» REQUIRED TASKS
#1 Reproduce the passage of the plague article from "The suspected cases" to "8 months ago." word for word.
#2 Name every geographical place that the plague article mentions by name.
#3 Continue the article about the suspected bubonic plague case in Inner Mongolia from where it stops.
Top of TEXT FOR ANALYSIS
City in China’s Inner Mongolia warns after suspected bubonic plague case

Authorities in the northern Chinese region of Inner Mongolia have issued an early epidemic warning after a resident contracted bubonic plague.

The suspected cases of bubonic plague were reported on Saturday by a hospital in Bayannur, China. Two cases of the bubonic plague were reported from the same area less than 8 months ago.

The confirmed cases are a 27-year-old resident and his 17-year-old brother, who are being treated at two separate hospitals in their province.

Reports indicate that the duo ate marmot meat. A total of 146 people who had contact with them have been isolated and treated at local hospitals.

The bubonic plague, known as the “Black Death” in the Middle Ages, is a highly infectious and often fatal disease that is spread mostly by rodents.
Bottom of TEXT FOR ANALYSIS
Top of EXTRACTED INFORMATION
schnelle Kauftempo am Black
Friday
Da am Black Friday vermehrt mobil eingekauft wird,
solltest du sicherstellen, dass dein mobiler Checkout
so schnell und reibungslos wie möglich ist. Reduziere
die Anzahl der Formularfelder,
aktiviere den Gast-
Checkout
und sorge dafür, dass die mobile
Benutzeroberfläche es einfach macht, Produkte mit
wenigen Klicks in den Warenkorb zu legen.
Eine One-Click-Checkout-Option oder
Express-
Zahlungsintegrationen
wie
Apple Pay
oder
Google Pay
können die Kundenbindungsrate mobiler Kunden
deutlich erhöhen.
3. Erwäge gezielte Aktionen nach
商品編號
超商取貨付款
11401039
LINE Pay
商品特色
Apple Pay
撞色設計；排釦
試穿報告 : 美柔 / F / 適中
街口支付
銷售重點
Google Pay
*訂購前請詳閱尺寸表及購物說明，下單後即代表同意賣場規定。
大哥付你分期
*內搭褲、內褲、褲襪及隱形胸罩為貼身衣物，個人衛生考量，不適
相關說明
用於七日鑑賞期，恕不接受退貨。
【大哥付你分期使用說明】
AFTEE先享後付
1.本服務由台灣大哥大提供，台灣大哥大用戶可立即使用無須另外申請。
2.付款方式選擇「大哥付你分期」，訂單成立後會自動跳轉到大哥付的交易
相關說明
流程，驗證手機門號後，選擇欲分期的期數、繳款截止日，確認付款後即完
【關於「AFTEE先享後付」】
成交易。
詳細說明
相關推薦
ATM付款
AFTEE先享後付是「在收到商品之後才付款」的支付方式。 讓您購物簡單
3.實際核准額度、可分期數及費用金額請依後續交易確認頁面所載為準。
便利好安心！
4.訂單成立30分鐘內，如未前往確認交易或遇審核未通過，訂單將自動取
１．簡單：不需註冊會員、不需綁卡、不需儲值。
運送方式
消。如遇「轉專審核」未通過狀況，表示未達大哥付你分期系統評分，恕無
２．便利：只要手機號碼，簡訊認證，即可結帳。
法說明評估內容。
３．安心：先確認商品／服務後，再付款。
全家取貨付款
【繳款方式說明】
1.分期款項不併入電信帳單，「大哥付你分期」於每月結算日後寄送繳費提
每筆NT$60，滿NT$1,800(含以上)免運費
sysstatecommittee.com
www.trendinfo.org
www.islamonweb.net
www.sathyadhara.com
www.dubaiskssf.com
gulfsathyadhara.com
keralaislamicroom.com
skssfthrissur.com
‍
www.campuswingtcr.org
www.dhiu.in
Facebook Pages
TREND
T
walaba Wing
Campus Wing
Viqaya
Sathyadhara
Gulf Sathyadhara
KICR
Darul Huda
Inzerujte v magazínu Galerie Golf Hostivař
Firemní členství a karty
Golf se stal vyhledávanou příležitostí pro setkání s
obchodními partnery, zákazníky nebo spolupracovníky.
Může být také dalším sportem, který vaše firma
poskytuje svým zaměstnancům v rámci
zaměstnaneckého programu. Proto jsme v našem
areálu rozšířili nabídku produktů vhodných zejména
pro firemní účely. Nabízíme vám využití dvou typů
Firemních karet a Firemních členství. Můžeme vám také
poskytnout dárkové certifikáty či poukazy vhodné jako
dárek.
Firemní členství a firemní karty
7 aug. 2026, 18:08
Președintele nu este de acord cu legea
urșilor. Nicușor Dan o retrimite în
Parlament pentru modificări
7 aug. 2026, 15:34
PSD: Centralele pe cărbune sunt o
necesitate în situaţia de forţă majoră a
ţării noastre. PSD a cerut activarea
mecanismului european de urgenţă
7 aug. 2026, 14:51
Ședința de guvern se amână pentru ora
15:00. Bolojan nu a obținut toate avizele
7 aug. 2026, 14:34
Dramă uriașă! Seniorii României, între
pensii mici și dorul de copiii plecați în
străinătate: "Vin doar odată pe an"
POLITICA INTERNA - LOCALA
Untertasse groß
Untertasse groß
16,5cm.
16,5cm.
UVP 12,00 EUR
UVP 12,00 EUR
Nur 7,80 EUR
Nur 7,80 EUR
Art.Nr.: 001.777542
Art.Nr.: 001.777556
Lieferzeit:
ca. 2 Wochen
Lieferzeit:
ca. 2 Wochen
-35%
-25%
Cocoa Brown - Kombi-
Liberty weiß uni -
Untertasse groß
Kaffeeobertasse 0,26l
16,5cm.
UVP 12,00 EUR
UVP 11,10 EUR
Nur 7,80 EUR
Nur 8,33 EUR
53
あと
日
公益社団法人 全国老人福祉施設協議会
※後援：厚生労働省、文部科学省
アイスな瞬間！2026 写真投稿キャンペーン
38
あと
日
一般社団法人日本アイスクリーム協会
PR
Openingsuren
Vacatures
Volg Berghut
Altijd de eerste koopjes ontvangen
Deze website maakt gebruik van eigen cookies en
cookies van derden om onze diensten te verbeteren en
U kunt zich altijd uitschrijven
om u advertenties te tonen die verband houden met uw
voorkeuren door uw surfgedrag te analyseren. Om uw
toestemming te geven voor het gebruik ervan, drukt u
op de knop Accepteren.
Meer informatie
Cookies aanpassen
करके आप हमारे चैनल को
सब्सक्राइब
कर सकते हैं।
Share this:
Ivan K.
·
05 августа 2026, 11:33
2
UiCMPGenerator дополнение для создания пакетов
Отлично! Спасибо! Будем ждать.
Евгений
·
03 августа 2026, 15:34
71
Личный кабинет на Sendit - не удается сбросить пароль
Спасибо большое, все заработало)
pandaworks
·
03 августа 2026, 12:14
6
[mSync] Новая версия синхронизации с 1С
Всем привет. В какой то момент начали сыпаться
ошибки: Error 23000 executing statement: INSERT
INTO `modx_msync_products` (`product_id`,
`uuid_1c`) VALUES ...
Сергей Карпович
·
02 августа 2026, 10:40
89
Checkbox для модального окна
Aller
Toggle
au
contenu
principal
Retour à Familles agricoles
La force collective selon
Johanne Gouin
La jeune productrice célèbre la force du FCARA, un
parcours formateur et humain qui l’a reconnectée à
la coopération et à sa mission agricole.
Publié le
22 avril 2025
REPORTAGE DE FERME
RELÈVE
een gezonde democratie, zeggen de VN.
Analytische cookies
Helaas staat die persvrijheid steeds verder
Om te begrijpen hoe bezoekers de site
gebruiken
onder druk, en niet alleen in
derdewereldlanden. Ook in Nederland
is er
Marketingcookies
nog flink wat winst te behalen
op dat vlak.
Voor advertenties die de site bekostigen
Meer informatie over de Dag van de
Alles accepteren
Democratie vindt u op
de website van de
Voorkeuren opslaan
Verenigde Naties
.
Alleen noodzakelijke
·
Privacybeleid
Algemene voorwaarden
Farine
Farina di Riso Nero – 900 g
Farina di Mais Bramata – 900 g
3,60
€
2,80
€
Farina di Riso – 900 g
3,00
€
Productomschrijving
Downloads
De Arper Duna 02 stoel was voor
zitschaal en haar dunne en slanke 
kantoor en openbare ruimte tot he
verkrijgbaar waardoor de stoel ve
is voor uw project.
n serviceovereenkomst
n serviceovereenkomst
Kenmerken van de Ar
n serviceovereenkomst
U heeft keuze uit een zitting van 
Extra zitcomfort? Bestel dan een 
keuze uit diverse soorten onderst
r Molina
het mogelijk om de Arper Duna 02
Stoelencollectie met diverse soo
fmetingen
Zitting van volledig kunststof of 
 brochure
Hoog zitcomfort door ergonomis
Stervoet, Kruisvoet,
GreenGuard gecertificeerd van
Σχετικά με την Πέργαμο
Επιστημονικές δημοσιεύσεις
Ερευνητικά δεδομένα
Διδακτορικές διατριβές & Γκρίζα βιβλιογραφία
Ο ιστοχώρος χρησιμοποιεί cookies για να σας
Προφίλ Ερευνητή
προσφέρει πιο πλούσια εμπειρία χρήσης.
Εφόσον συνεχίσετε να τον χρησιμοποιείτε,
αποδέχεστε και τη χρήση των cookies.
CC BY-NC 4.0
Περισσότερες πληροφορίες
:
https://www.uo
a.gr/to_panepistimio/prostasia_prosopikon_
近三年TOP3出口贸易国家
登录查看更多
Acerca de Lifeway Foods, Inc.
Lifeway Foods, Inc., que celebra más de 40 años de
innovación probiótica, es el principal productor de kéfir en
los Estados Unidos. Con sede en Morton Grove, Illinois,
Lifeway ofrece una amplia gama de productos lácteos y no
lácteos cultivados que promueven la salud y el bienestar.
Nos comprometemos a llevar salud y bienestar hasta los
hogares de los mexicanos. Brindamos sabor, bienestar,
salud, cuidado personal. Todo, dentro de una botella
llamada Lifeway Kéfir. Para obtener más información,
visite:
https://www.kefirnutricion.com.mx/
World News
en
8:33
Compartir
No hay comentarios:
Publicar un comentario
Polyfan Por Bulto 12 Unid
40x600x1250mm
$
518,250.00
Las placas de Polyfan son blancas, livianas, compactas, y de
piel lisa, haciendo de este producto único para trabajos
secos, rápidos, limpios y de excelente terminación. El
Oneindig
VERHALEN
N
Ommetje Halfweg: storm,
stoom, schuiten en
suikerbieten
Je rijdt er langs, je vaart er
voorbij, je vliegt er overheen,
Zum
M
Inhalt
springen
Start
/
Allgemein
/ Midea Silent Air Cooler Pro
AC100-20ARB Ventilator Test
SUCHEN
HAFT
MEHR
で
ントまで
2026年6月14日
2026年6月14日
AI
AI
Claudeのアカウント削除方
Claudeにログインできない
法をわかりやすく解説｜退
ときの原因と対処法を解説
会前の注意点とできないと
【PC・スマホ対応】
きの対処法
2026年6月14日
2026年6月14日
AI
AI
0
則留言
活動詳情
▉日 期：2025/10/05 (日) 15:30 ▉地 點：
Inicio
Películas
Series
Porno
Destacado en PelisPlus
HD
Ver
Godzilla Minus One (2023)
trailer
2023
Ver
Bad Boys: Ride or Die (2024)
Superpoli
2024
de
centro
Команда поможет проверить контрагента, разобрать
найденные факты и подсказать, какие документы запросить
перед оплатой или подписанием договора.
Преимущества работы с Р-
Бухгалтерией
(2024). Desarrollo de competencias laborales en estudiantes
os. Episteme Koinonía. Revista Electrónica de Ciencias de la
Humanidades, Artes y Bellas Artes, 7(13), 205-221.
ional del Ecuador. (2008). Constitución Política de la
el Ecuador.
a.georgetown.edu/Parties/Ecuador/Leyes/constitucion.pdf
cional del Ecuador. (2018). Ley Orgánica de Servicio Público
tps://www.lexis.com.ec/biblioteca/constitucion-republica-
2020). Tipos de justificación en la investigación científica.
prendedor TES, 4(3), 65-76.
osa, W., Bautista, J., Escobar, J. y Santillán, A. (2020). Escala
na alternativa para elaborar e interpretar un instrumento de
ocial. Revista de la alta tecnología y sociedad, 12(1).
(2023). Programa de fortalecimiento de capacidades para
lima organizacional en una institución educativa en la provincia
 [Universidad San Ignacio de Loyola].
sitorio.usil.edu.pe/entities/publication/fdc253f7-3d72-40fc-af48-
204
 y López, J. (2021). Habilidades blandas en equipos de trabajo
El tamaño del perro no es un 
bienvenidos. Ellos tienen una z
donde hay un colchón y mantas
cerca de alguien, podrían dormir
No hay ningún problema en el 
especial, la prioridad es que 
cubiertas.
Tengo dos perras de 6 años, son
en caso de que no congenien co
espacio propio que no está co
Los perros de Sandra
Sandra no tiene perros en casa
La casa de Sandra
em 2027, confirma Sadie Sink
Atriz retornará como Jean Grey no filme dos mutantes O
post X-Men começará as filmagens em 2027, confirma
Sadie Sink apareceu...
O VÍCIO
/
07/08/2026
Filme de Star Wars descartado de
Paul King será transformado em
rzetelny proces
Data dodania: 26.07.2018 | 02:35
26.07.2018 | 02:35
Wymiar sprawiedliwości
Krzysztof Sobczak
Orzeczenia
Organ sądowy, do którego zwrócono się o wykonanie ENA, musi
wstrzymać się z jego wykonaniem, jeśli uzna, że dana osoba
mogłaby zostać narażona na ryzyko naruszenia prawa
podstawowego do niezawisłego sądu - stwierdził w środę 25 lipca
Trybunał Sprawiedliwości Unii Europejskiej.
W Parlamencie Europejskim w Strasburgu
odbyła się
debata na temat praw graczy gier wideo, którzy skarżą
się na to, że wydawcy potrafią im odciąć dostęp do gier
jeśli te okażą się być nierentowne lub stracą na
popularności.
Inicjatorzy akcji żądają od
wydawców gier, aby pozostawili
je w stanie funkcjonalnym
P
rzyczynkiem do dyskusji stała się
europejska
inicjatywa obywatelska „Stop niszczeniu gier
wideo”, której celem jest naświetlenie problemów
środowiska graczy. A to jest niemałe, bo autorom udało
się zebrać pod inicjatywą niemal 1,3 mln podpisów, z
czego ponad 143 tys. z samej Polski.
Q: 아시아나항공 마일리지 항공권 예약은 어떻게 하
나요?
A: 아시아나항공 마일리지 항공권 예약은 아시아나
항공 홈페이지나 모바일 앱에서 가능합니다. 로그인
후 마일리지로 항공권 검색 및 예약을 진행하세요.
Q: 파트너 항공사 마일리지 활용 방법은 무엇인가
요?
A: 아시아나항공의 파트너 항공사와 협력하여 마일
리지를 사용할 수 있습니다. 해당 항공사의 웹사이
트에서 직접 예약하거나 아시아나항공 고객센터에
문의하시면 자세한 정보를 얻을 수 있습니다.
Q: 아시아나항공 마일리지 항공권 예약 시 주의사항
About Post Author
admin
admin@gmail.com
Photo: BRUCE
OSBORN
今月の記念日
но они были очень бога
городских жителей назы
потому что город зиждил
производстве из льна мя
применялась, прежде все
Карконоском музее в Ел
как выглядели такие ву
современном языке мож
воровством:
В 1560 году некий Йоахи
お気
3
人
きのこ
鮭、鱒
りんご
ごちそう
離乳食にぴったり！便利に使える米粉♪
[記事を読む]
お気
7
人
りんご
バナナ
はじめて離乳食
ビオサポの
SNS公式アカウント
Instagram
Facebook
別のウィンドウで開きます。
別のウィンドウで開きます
Bottom of EXTRACTED INFORMATION
» SOLVED TASKS
#1
The suspected cases of bubonic plague were reported on Saturday by a hospital in Bayannur, China. Two cases of the bubonic plague were reported from the same area less than 8 months ago.

#2 China, Inner Mongolia, Bayannur

#3
The commission issued an advisory for residents in the area to prevent people-to-people infection including not to hunt and eat animals that could cause plague infections.

 

It asked the public to “report any findings of killed or dead marmots and other animals, and report suspected plague cases, high fever patients with unknown reasons and patients dying from sudden deaths”.

 

A person infected with bubonic plague will experience the following symptoms: swollen lymph nodes, which can be as large as chicken eggs, in the groin, armpit, or neck. Others include fever, chills, headache, fatigue, and muscle aches.